A ameaça do politicamente correto à cultura

Criança lendo um livro.
Foto: Pixabay (Foto: )

Nessa semana, mais uma polêmica envolvendo o politicamente correto veio à tona. Uma escola pública de Barcelona, seguindo as recomendações da Associação Espaço e Leitura da mesma cidade, resolveu retirar da biblioteca 200 livros para crianças de até seis anos de idade. Entre os livros se encontravam vários clássicos da literatura infantil como Chapeuzinho Vermelho, A Bela Adormecida e Cinderela.

De acordo com a associação, os livros vetados teriam representações “fortemente estereotipadas” de relacionamentos e comportamentos, o que faria com que as crianças os considerassem normais.
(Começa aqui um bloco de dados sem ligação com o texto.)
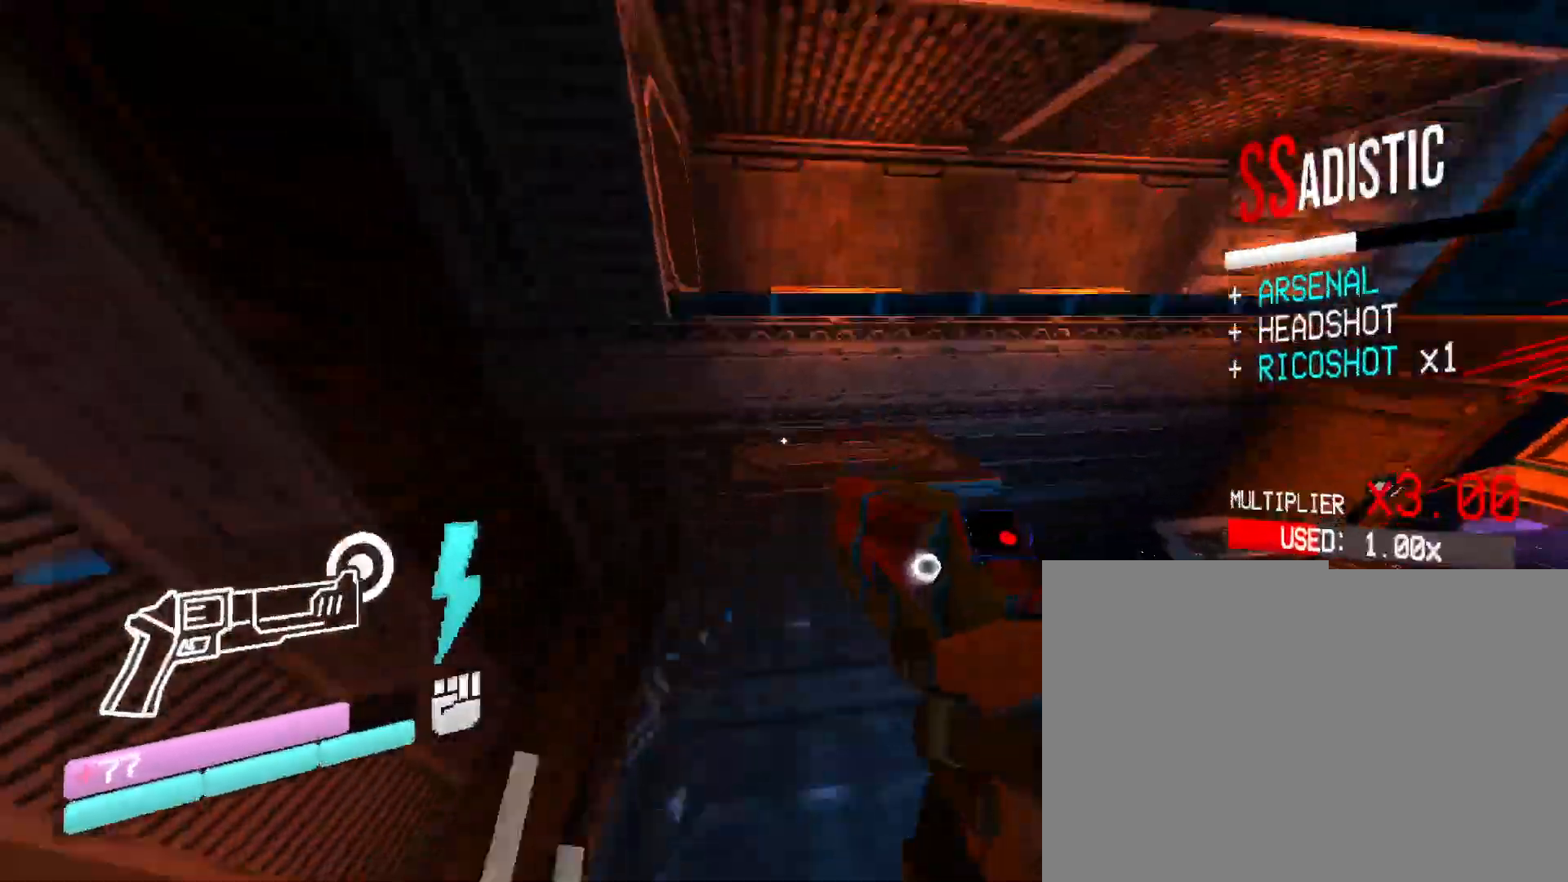
{"keys": ["2", "w"], "mouse": [], "events": [[400, "2", "down"]]}
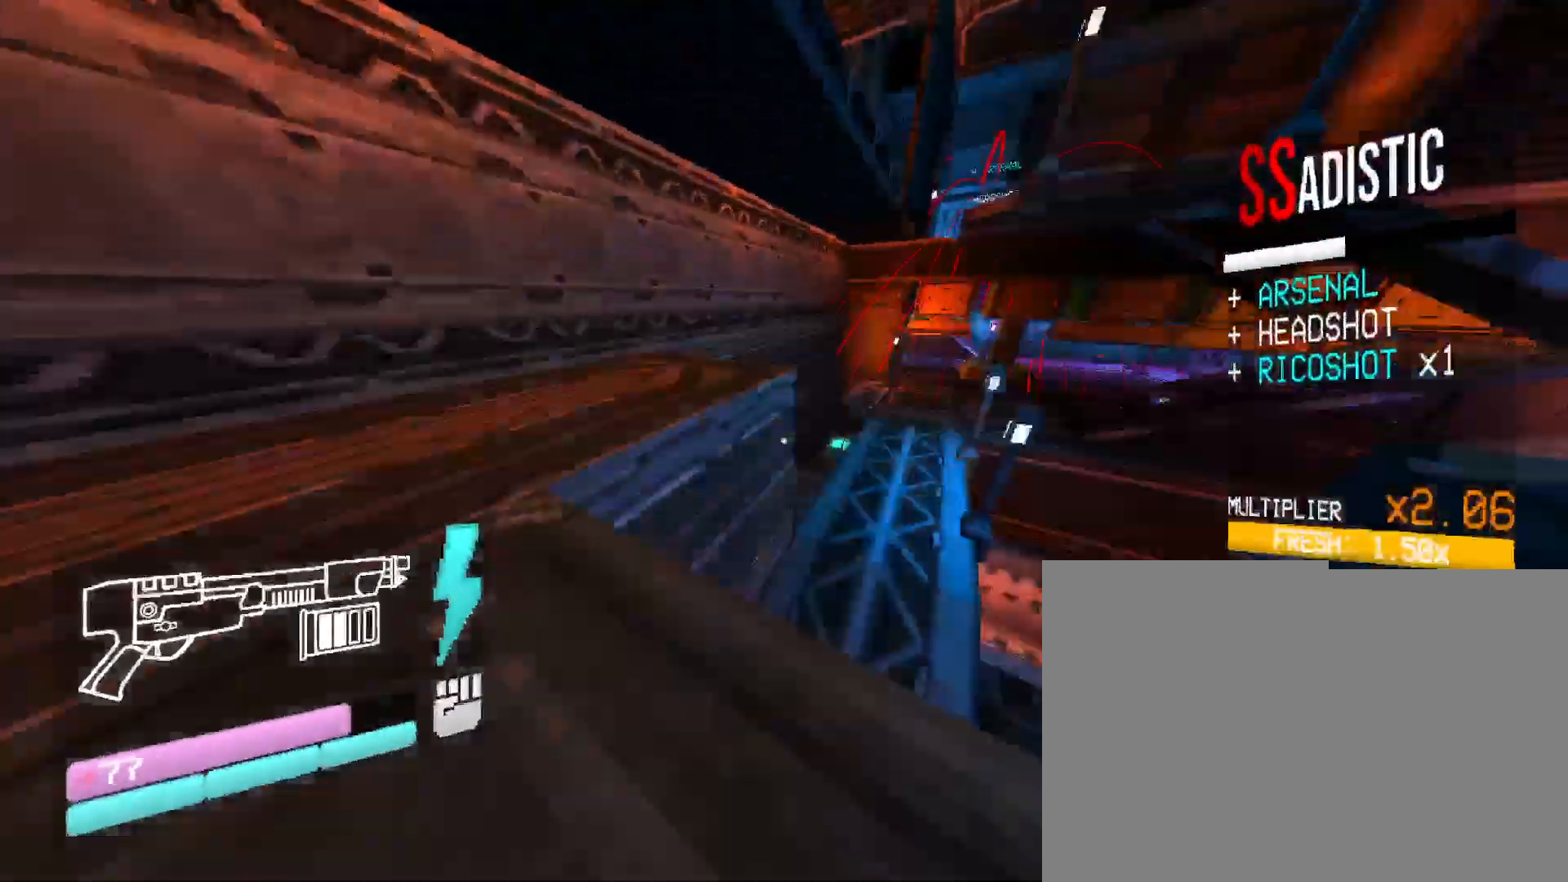
{"keys": ["w"], "mouse": [], "events": [[66, "2", "up"], [150, "space", "down"], [366, "space", "up"]]}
Por que contos consagrados, de longevidade centenária, estariam agora sendo um problema para educação infantil? Seriam eles realmente um problema para a formação das crianças?

Antes de entrar no mérito da questão, é preciso salientar que a arte versa sobre o possível e, portanto, é justamente nessa atividade que hipérboles, metáforas e outras figuras de linguagem são empregadas para atingir determinados efeitos sobre quem a está apreciando.

É também por isso que muitas vezes histórias são utilizadas para exemplificar dramas morais e podem adquirir um caráter verdadeiramente pedagógico. Esse é um expediente usado desde Antiguidade. É só o leitor lembrar, por exemplo, das fábulas de Esopo.

Os contos de fadas são excelentes meios de explicar temas morais às crianças justamente por serem histórias “estereotipadas” em que o mal e o bem são facilmente distinguidos. Ou, como uma vez disse o famoso escritor britânico G. K. Chesterton, com muito humor: “os contos de fadas não servem para informar que dragões existem, mas para mostrar que podem ser derrotados”.

Em particular, as histórias que foram vetadas imortalizaram formas de expressar valores fundamentais para a humanidade. Como em Cinderela, que ressalta que devemos dar mais importância à bondade do que à beleza física, ou em A Bela Adormecida que mostra a importância do amor na superação das dificuldades, ou ainda em Chapeuzinho Vermelho, que indica como o mal pode estar presente em situações fortuitas; e mesmo em questões mais práticas como a atenção que devemos aos pais etc. Exemplos como esses ajudam em muito a formação dos valores morais. Por mais que eventuais imperfeições apareçam em questões secundárias – em relação ao enredo da obra –, estas não tiram o mérito central das lições valiosas que os contos dão, tanto para as crianças como para os adultos.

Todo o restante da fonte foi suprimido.